Autor, jak sam o sobie pisze, kucharzem został z łakomstwa. Co więcej – w dzieciństwie zaczytywał się w przygodach słynnego Mikołajka. A że słodycze pozwalają przywołać smaki dzieciństwa, postanowił połączyć obie pasje i stworzyć Mikołajkową książkę kucharską. Znajdziemy tu proste przepisy na słodkości do wykonania wspólnie z dzieckiem.
Jakie pyszności możemy więc znaleźć? Co proponuje Alain Ducasse w imieniu swojego bohatera z dzieciństwa? Smakowite śniadania, czyli pancakes, croissanty, superkanapki, propozycje na przerwę w szkole, czyli kocie oczka z marmoladą, zdrowe ciasteczka, róże pustyni. Są przepisy na torty urodzinowe, podwieczorki z kumplami (lody, naleśniki, gorąca czekolada), posiłki świąteczne (rolada bożonarodzeniowa, trufle w muszelkach, chlebek korzenny...). Dodatkowo znajdziemy słodkości dla grzecznych dzieci, nie zabraknie lodów, magdalenek, musu czekoladowego, biszkoptów i propozycji na niedzielne desery. Wszystko pyszne i słodkie. Po przeczytaniu samego spisu treści aż chce się jeść. A żadne dziecko nie odmówi czegoś słodkiego – tym bardziej, jeśli deser przygotuje samodzielnie.

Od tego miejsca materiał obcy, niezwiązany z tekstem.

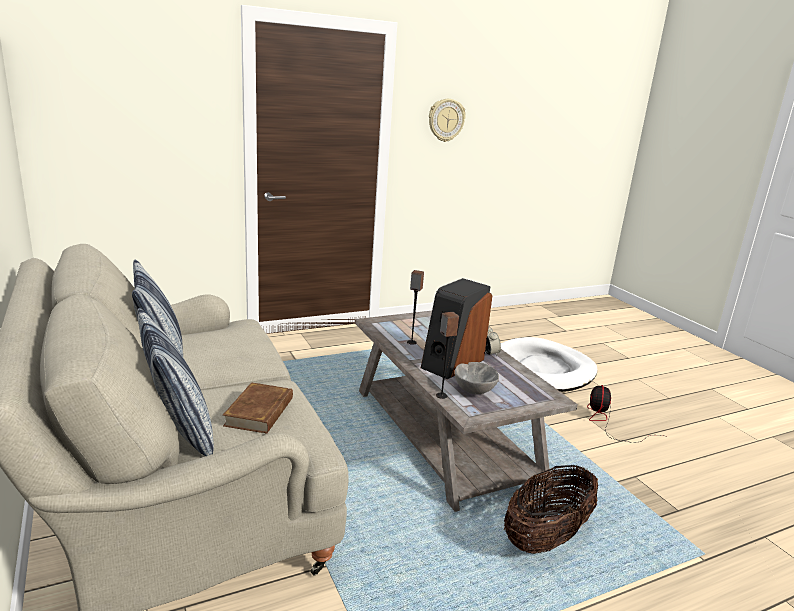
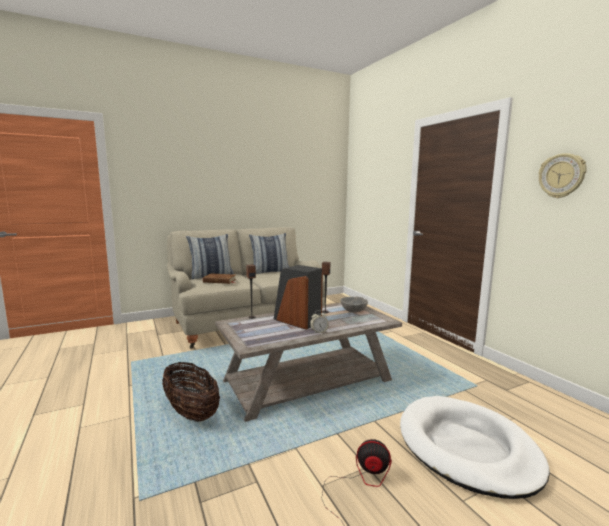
camera: 90 degrees right, 10 degrees down
grey bowl [454,362,499,394] -> grey bowl moved to [340,297,368,313]

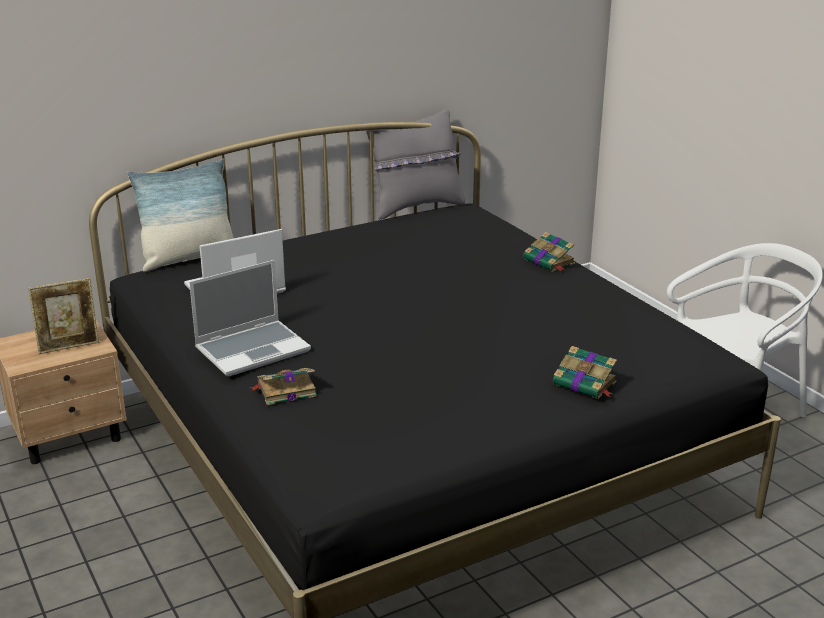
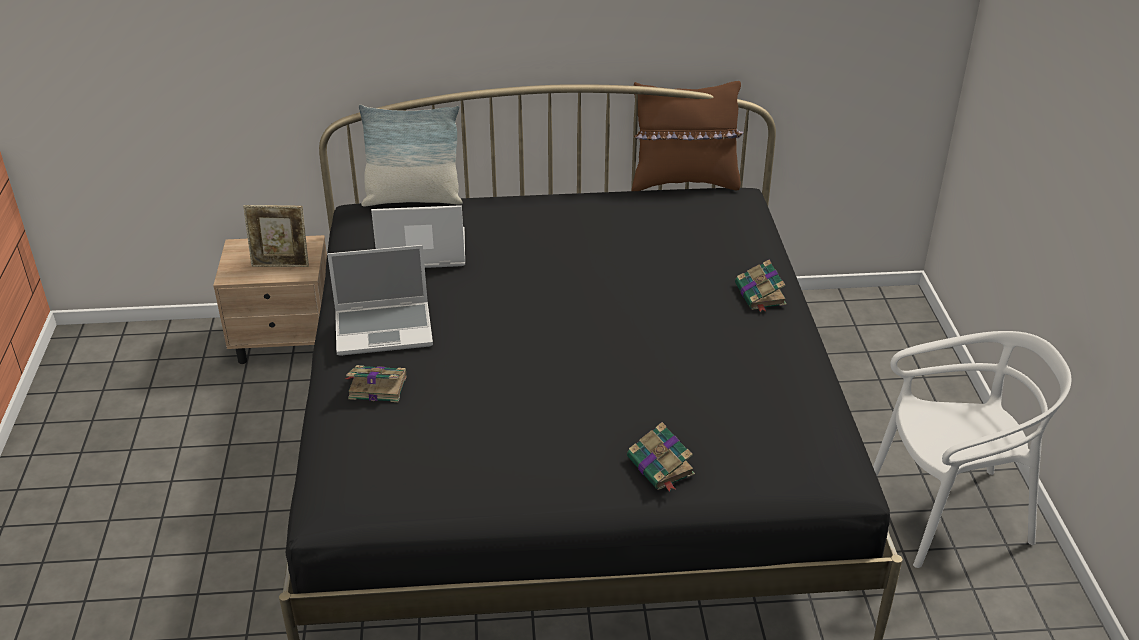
camera: 25 degrees right, 10 degrees up
grey pillow [365,110,465,220] -> brown pillow [632,81,744,191]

Oczywiście, wszystkie przepisy ilustrują atrakcyjne zdjęcia. W książce znaleźć można także rysunki wyjęte wprost z książek o Mikołajku i opatrzone stosownymi cytatami. Faktycznie, Mikołajek tego próbował! Ja też chcę, mamo! Do słodyczy jednak raczej nikogo namawiać nie trzeba, gorzej bywa z warzywami. Niemniej jednak Mikołajek i słodkie przekąski to książka przyjemna, przywołująca wspomnienia i uśmiech na twarzy. Z pewnością sprawdzi się jako pomoc przy wspólnym przyrządzaniu posiłków. Choćby tylko tych naprawdę pysznych.